Tuesday, August 22, 2006

Sour grapes

Can investors who lose money in a fund sue those who make money by timing their investment better? Sound ridiculous? It does to me, but according to today's WSJ investors trying to do just that. It's a little less ridiculous because the investors in question lost money due to fraud rather than plain vanilla investment losses. Therefore, the investors that "made" money in the funds were really just the fortunate first ones out of a Ponzi scheme.

Regardless, if any of these suits were to prevail, it would set an awful precedent. In these cases, there was blatant fraud, but what about more nebulous cases? Tort lawyers are very creative, and they will comb every failed hedge fund for anyplace they can argue "negligence" or "misrepresentation."

Plus, what about investors who no longer have the money?
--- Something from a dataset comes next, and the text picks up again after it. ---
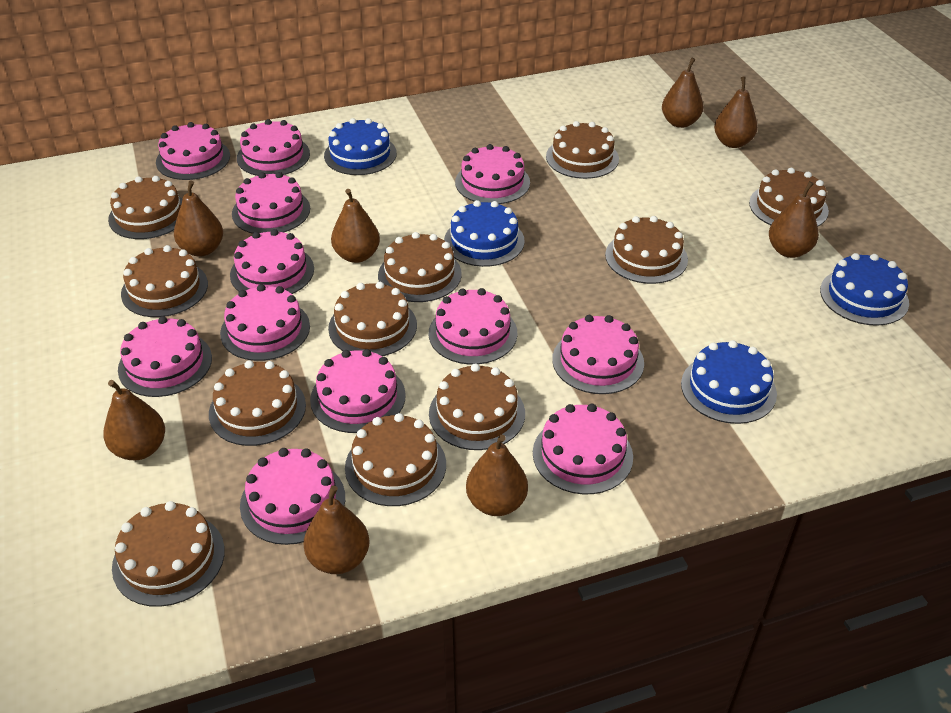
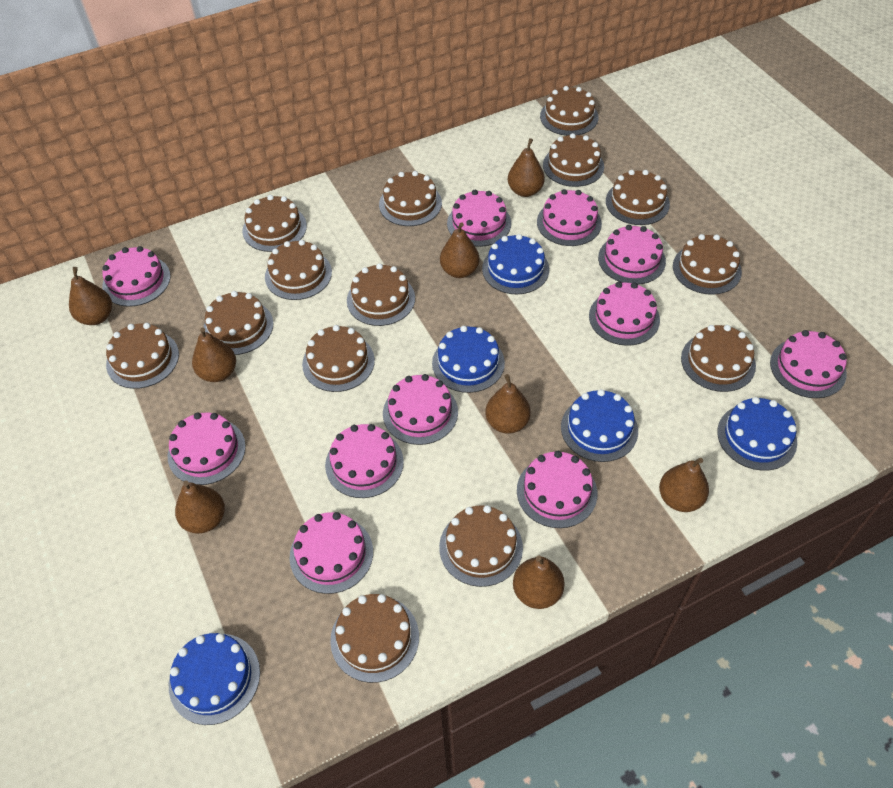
blue cake: [324,118,397,175] [444,200,525,267] [681,340,777,424] [820,253,909,326] = 4 -> [169,633,260,725] [432,326,505,393] [482,234,549,295] [561,389,638,462] [717,397,797,471] = 5
brown cake: [108,176,182,239] [112,501,225,607] [121,245,208,317] [209,360,306,446] [328,282,417,356] [345,413,446,506] [378,232,462,302] [429,364,525,450] [546,121,619,179] [605,216,688,284] [749,168,829,226] = 11 -> [106,323,179,389] [203,291,273,355] [242,195,307,252] [265,240,332,300] [302,325,375,392] [330,594,419,683] [347,263,415,326] [379,171,442,226] [439,505,523,587] [540,86,598,136] [543,133,604,187] [606,170,670,225] [673,234,742,295] [681,325,756,392] = 14
pink cake: [118,316,212,397] [156,122,230,180] [220,284,310,361] [230,229,314,294] [232,172,310,234] [237,119,310,176] [240,448,345,545] [310,349,406,433] [429,288,518,365] [455,144,530,204] [533,404,633,494] [552,315,644,394] = 12 -> [102,246,171,307] [168,412,246,485] [290,512,373,594] [325,424,404,498] [383,374,458,445] [447,190,511,247] [517,451,597,528] [537,189,602,246] [589,282,660,346] [598,225,666,284] [770,330,847,398] = 11

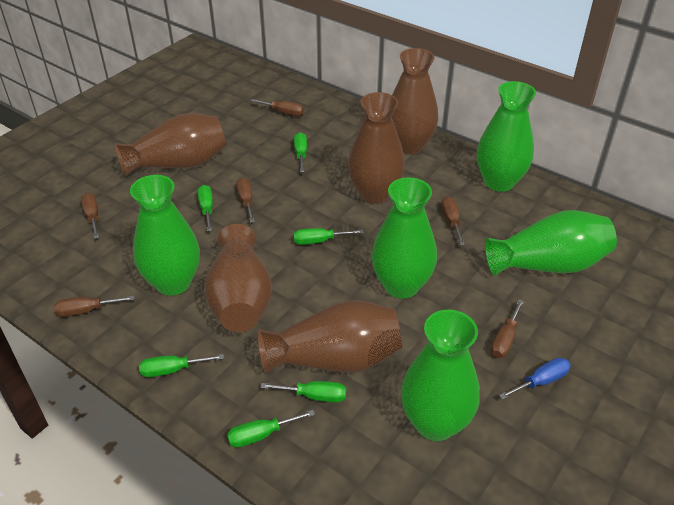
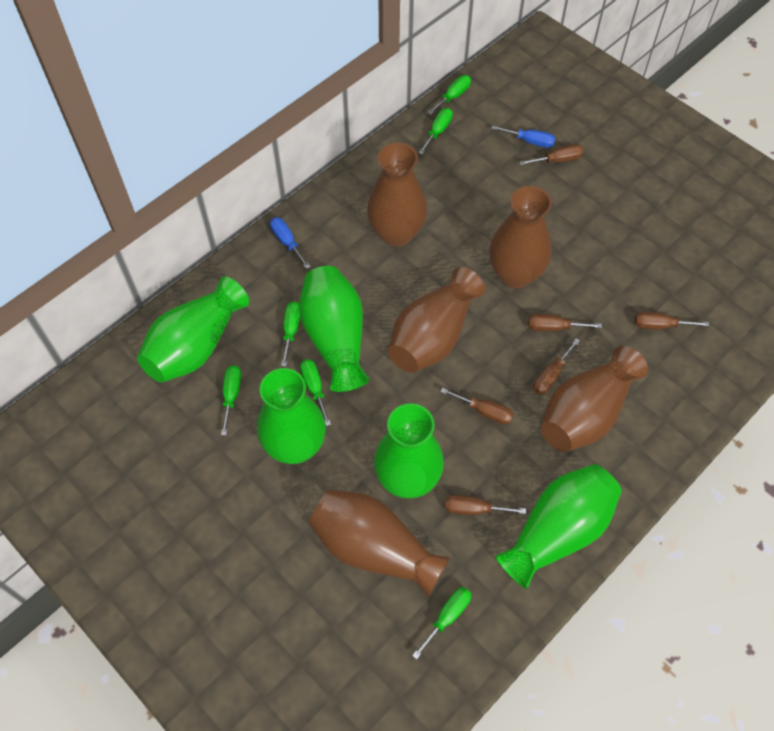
blue screwdriver: [499,358,571,400] = 1 -> [270,217,310,269] [491,126,555,148] = 2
If I put $100,000 into a hedge fund, then walk away with $300,000 and buy a nice beach house with the money, you are telling me that a judge might order me to pay back the $300,000 5 years later? Investors hate unquantifiable risks. The risk that a fund might be fraudulent is one thing. The risk that any time I make a withdrawal that someone may come after me for the money years later is entirely different.

There is a good chance these law suits will fly under the radar, because the cases involve real fraud. But I think big hedge fund managers would do well to pay attention.